“The world is but a canvas to our imagination,” Henry David Thoreau.
We’ve talked a bit about space and content, but now let’s focus on the suspenders of our garden plan. The art of gardening starts with an intention to create a space with clearly defined attributes and/or benefits. Whether the goal is to provide sustenance and/or joie de vivre, it all starts with a plan and a commitment to show up every day. Frankly, gardens do not merely happen but for the intention. They take a lot of work, at minimum, a daily time commitment to build and/or maintain the space, financial resources, and passion to carry you through the days when you are feeling frustrated by the absence or inconsistency of the current results achieved.

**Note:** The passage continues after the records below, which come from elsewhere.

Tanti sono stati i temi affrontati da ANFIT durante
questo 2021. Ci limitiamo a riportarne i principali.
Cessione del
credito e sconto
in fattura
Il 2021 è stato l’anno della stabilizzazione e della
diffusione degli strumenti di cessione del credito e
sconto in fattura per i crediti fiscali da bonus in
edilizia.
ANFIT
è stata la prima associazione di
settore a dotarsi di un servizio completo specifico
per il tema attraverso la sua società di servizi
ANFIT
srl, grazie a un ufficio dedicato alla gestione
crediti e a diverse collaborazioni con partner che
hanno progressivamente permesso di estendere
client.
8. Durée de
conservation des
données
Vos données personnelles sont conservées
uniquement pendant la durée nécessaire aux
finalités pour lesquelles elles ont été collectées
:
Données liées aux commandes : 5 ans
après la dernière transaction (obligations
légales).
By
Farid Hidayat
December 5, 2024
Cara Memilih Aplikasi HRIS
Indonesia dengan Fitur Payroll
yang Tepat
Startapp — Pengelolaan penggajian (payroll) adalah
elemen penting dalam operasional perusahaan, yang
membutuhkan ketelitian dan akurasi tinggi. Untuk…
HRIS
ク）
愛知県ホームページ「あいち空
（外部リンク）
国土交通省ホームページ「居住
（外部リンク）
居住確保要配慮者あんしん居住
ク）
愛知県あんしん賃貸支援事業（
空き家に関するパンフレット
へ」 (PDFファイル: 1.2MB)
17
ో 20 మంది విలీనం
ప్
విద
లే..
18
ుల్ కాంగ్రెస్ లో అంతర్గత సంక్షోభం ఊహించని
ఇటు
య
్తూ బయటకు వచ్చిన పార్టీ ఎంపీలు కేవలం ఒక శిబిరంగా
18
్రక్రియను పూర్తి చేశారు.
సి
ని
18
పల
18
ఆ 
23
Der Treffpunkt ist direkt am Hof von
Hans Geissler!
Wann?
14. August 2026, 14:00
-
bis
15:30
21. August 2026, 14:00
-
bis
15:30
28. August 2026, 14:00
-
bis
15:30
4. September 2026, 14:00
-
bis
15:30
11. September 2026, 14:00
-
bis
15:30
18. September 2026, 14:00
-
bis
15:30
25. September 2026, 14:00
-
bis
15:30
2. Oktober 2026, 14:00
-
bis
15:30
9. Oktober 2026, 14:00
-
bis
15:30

Robin Williams who, by far, is one of my favorite actors and comedians once said, “You’re only given a spark of madness, you mustn’t lose it.” I think the madness to which he refers is a passion for life. Think about what makes your heart sing and create a space where you can be your authentic self, separate from who you are professionally or when you are putting your best self forward. This is a space where you can experience time alone with your thoughts and just be. Maybe I’ve lost some of you with what could be characterized as drivel; but, I assure you that there is a separate and distinct side of ourselves, an inner child that is unbound by emotions like fear, bias, and judgement who is waiting to run free and experience the possible.
This week your assignment is to imagine your growing space. Think about its design and how its construct supports your vision.
- Think about the design of your planned growing space and how it will support your lifestyle (there are many artistic considerations like volume, shape, and consistency that need to be balanced with your needs);
- Think about the various planting options available, e.g., in-ground vs. raised-bed and/or container gardens;
- If you don’t have a big back yard or prefer the garden meet you where you are, consider super-raised bed options, including ones that come with wheels;
- If the plants you’ve chosen grow to more than 12 inches tall, think about structural support, such as bamboo staking, obelisks, and trellising;
- Consider sensitive produce that may be particularly vulnerable to the local pests. I’ve learned the hard-way that merely planting more will not satisfy the rabbits (because they are greedy); and
- Think about other needs, e.g., if you have pets, you may want to plant herbs and vegetables away from their path.